The Diamond Airlines hovercraft was gutted by fire in the early hours of yesterday morning while returning to dock at Aberdeen with just-arrived passengers from the Freetown International Airport at Lungi.
At the scene which was crowded with police personnel and Aberdeen beach boys, the minister of Transport and Aviation, Ibrahim Kemoh Sesay explained that around 4am yesterday he was called and informed by the Mayor of Freetown, Winstanley Bankole Johnston, that there was a crisis with the hovercraft.
The minister explained that the hovercraft was still at sea when he arrived limping at Aberdeen.
“I took a speed boat and went to where the hovercraft was only to find out that it was sinking,” he said.

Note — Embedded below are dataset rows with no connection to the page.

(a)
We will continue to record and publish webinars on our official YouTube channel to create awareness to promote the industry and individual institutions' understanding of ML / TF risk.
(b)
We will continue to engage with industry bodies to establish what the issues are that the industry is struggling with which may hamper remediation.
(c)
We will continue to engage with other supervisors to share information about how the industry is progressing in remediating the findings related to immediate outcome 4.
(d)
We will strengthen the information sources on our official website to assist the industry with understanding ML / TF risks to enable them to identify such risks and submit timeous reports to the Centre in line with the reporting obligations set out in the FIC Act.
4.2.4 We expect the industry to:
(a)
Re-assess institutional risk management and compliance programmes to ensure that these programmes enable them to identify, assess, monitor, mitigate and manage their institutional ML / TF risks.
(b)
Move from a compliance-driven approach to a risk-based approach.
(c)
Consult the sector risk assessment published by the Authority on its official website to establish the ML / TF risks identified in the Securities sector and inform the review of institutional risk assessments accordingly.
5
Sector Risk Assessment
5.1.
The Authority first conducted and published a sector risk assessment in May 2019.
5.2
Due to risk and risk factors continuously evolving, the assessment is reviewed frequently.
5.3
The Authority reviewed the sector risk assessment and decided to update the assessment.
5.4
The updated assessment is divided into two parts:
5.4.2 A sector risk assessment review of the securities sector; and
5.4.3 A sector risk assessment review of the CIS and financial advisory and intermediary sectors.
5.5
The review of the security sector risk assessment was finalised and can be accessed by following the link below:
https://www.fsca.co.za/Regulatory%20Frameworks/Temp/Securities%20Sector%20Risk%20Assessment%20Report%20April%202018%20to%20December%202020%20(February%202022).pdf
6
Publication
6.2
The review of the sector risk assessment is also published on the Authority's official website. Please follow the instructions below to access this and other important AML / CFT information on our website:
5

The minister explained that, “with the intervention of the youths around, we were able to save the lives of the passengers on board the craft by transporting them ashore on boats”.
Explaining the cause of the fire, he said, “according to the passengers and crew the fire was as a result of fuel crisis. I was informed that the hovercraft ran out of fuel and small boats were dispatched ashore to get fuel to refill it.”
The fuel was then offloaded with buckets to refill the hovercraft’s tank and “during that process something ignited the fuel which set the hovercraft ablaze,” he said.
The minister also disclosed that he was also informed by the hovercraft’s engineers that the hovercraft was running with three engines instead of four, adding that “as a result of this technical hitch, it was consuming more fuel than it was supposed to.”
The issue at hand now, the minister said, “is to get the craft ashore so that we would be able to retrieve the luggage of the passengers that are in the craft for them to identify their tagged baggage.”
He explained that he had sent for a tug machine to tow the craft ashore and also solicited the assistance of IMATT maritime engineering division to help bring the hovercraft ashore.
“I have instructed the Criminal Investigations Department (CID) detectives to take over, and I have also instructed the police to take action with immediate effect, as investigations are ongoing,” the minister stated. The deputy minister of Information, Mohamed D. Koroma who was also at the scene, said as far he was concerned the accident was due to “negligence” on the part of the hovercraft owners.
He explained that those operating the vessel should have known that the fuel would not be enough for the hovercraft’s journey, adding that they should have put the necessary mechanisms in place to ensure that the situation did not degenerate into that stage. Reports said the children of President Ernest Bai Koroma who are coming to witness their father’s inauguration were also among the distraught passengers.